→ Document segment
┌────────

Pollution News

Chilean government plans to convert the nation capital’s 22,000 taxis into electric vehicles


Air pollution remains among the highest in the Western Hemisphere in several cities in Chile. It gets even worse in the winter months when people burn more wood to heat up their homes.

Major cities like Santiago, the capital of Chile, are often shrouded in smog and face alarming levels of air pollution.

In its latest attempt to mitigate air pollution, the Chilean government unveiled a program that aims to convert Santiago’s fleet of gas-powered taxis into electric vehicles (EVs).

The program, presented by Chile’s Energy Ministry in January, will subsidize only 50 EVs for now. Eventually, the government will convert all 22,400 gas-powered taxis in Santiago into EVs.

Government officials says that the program aims to convince taxi drivers that using EVs is more cost-effective than driving gas-powered cars, especially if they drive more than 30,000 kilometers (18,641 miles) every year. Chile also has cheaper electricity prices, thanks to investments in wind and solar energy plants across the country.

Taxi drivers stand to save more money on gas and upgrade to a more cost-efficient vehicle by trying out an electric taxi. “It’s already cheaper, for highly active vehicle fleets, to switch to electricity,” said Gabriel Prudencio, head of the sustainable energy division at Chile’s Energy Ministry during a webinar last Feb. 4.

The government will work with the Chinese automobile manufacturer BYD to procure a BYD e5, a compact all-electric car listed for 21.7 million pesos ($30,000). The government will shoulder as much as eight million pesos ($11,000) under the program, while the driver would shoulder the rest.

└────────

→ Task set
[A] For each statement below, say whether it agrees with the taxi article (yes or no), and quote the words from the article that decide it.
(i) For now, the program will subsidize only 50 electric vehicles.
(ii) The government will pay the full price of the BYD e5.
(iii) Air pollution in Chile gets worse in the summer months.
[B] Repeat the taxi article word for word, from "Chilean government plans" to "Santiago into EVs.".
[C] According to the taxi article, what is the listed price of the BYD e5?

→ Record set
┌────────

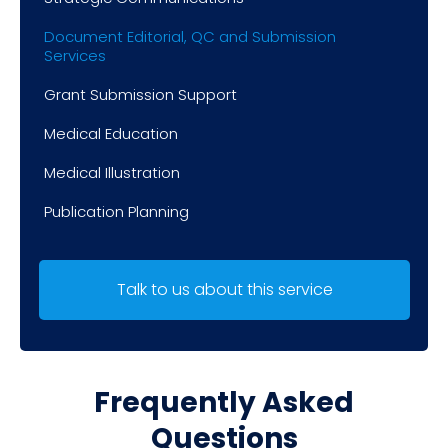
Document Editorial, QC and Submission
Services
Grant Submission Support
Medical Education
Medical Illustration
Publication Planning
Talk to us about this service
Frequently Asked
Questions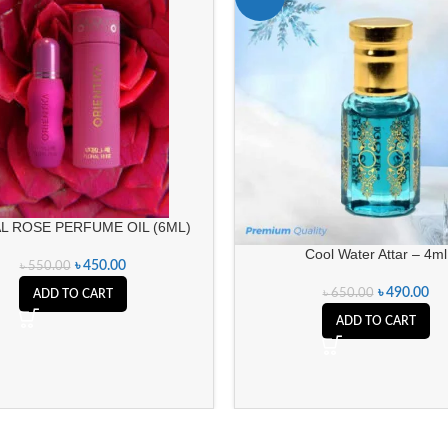
L ROSE PERFUME OIL (6ML)
Cool Water Attar – 4ml
৳
450.00
৳
550.00
৳
490.00
৳
650.00
ADD TO CART
ADD TO CART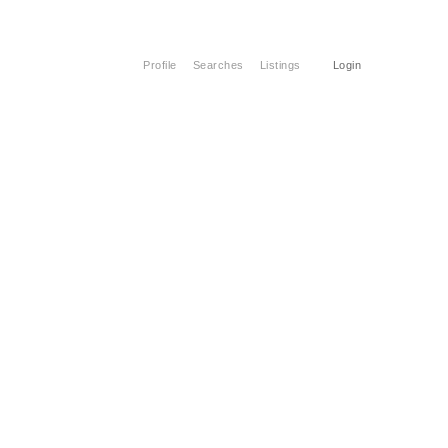
Profile
Searches
Listings
Login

└────────

→ Expected outputs
[A]
(i) Yes: "will subsidize only 50 EVs for now"
(ii) No: "The government will shoulder as much as eight million pesos ($11,000) under the program, while the driver would shoulder the rest."
(iii) No: "It gets even worse in the winter months when people burn more wood to heat up their homes."

[B]
Chilean government plans to convert the nation capital’s 22,000 taxis into electric vehicles


Air pollution remains among the highest in the Western Hemisphere in several cities in Chile. It gets even worse in the winter months when people burn more wood to heat up their homes.

Major cities like Santiago, the capital of Chile, are often shrouded in smog and face alarming levels of air pollution.

In its latest attempt to mitigate air pollution, the Chilean government unveiled a program that aims to convert Santiago’s fleet of gas-powered taxis into electric vehicles (EVs).

The program, presented by Chile’s Energy Ministry in January, will subsidize only 50 EVs for now. Eventually, the government will convert all 22,400 gas-powered taxis in Santiago into EVs.

[C] 21.7 million pesos ($30,000)